** Opening RECORDS PROVIDED block **

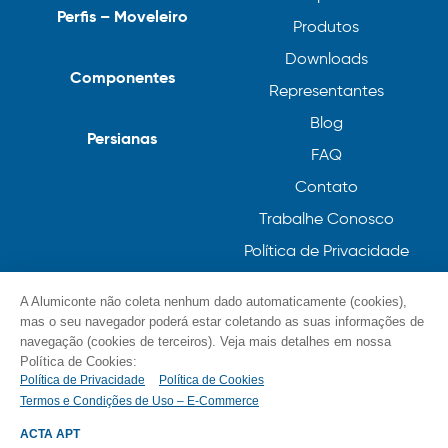
Perfis – Moveleiro
Produtos
Downloads
Componentes
Representantes
Blog
Persianas
FAQ
Contato
Trabalhe Conosco
Política de Privacidade
Política de Cookies
A Alumiconte não coleta nenhum dado automaticamente (cookies),
mas o seu navegador poderá estar coletando as suas informações de
navegação (cookies de terceiros). Veja mais detalhes em nossa
Política de Cookies:
Política de Privacidade
Política de Cookies
Termos e Condições de Uso – E-Commerce
© Alumiconte, Grande como as minhas ideias /
Componentes, Perfis e Persianas 2023
ACTA APT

** Closing RECORDS PROVIDED block **

From the first line to the last, retype the entries above exactly, minus the pictures.

### TASK RESPONSE
Perfis – Moveleiro
Produtos
Downloads
Componentes
Representantes
Blog
Persianas
FAQ
Contato
Trabalhe Conosco
Política de Privacidade
Política de Cookies
A Alumiconte não coleta nenhum dado automaticamente (cookies),
mas o seu navegador poderá estar coletando as suas informações de
navegação (cookies de terceiros). Veja mais detalhes em nossa
Política de Cookies:
Política de Privacidade
Política de Cookies
Termos e Condições de Uso – E-Commerce
© Alumiconte, Grande como as minhas ideias /
Componentes, Perfis e Persianas 2023
ACTA APT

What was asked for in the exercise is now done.